File this in the “yes that’s very clever of you, but please don’t” pile.
Amazon has demonstrated an experimental feature that demonstrates how a child can choose to have a bedside story read to him by his Alexa… using his dead grandmother’s voice.
Rohit Prasad, Amazon’s head scientist for Alexa AI, told attendees of its annual MARS conference that:
“…in these times of the ongoing pandemic, so many of us have lost someone we love. While AI can’t eliminate that pain of loss, it can definitely make their memories last.”
Amazon says that its AI systems can learn how to mimic someone’s voice from just a single minute’s worth of recorded audio.
Which seems a little creepy to me.

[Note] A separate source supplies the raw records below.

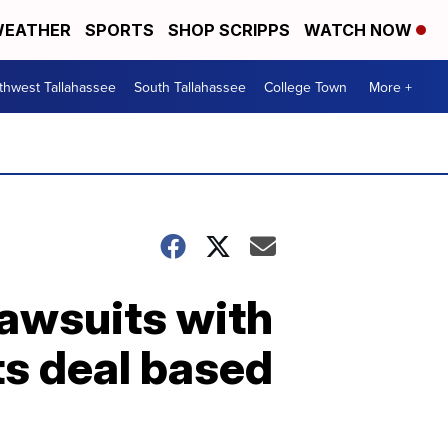
EATHER
SPORTS
SHOP SCRIPPS
WATCH NOW
thwest Tallahassee
South Tallahassee
College Town
More +
lawsuits with
ts deal based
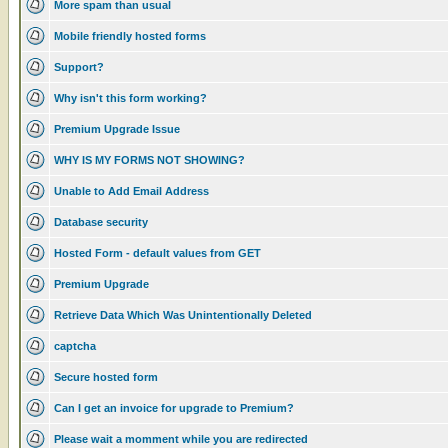
More spam than usual
Mobile friendly hosted forms
Support?
Why isn't this form working?
Premium Upgrade Issue
WHY IS MY FORMS NOT SHOWING?
Unable to Add Email Address
Database security
Hosted Form - default values from GET
Premium Upgrade
Retrieve Data Which Was Unintentionally Deleted
captcha
Secure hosted form
Can I get an invoice for upgrade to Premium?
Please wait a momment while you are redirected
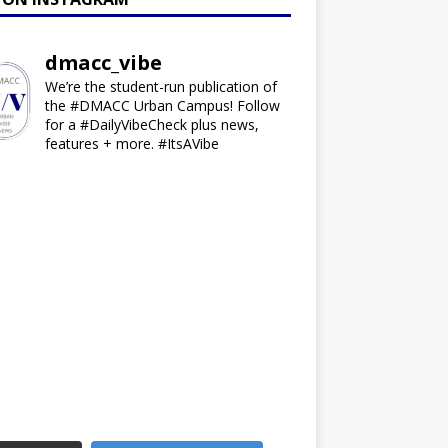
dmacc_vibe
We’re the student-run publication of
the #DMACC Urban Campus! Follow
for a #DailyVibeCheck plus news,
features + more. #ItsAVibe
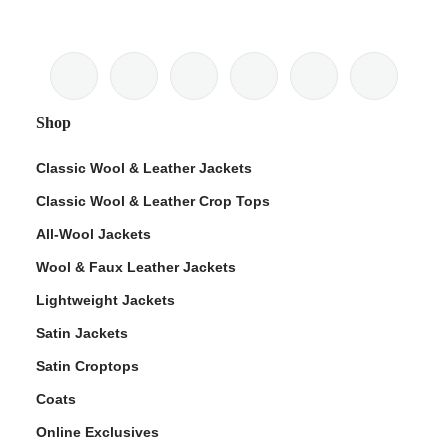
Shop
Classic Wool & Leather Jackets
Classic Wool & Leather Crop Tops
All-Wool Jackets
Wool & Faux Leather Jackets
Lightweight Jackets
Satin Jackets
Satin Croptops
Coats
Online Exclusives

Because chances are that many of us have much more of our voices than that recorded somewhere – whether it be on voicemails, videos, or – oops! – podcasts.
Thankfully there is no suggestion (yet) that Amazon is going to release this functionality to the wider world. But give them time, give them time.
Amazon is far from the only company with the smarts to pretty convincingly mimic someone’s voice from just a small snatch of audio, but that doesn’t mean it’s a cool thing to do. And there are so so many ways in which it could be abused…
So, what’s the solution? How can we stop people using deepfaked versions of our voice without our permission?
I’m not sure we can. Maybe it would be cool if the boffins at Amazon thought about how to solve that problem instead of teaching Alexa to read “The Wizard of Oz” using the voice of a dead woman.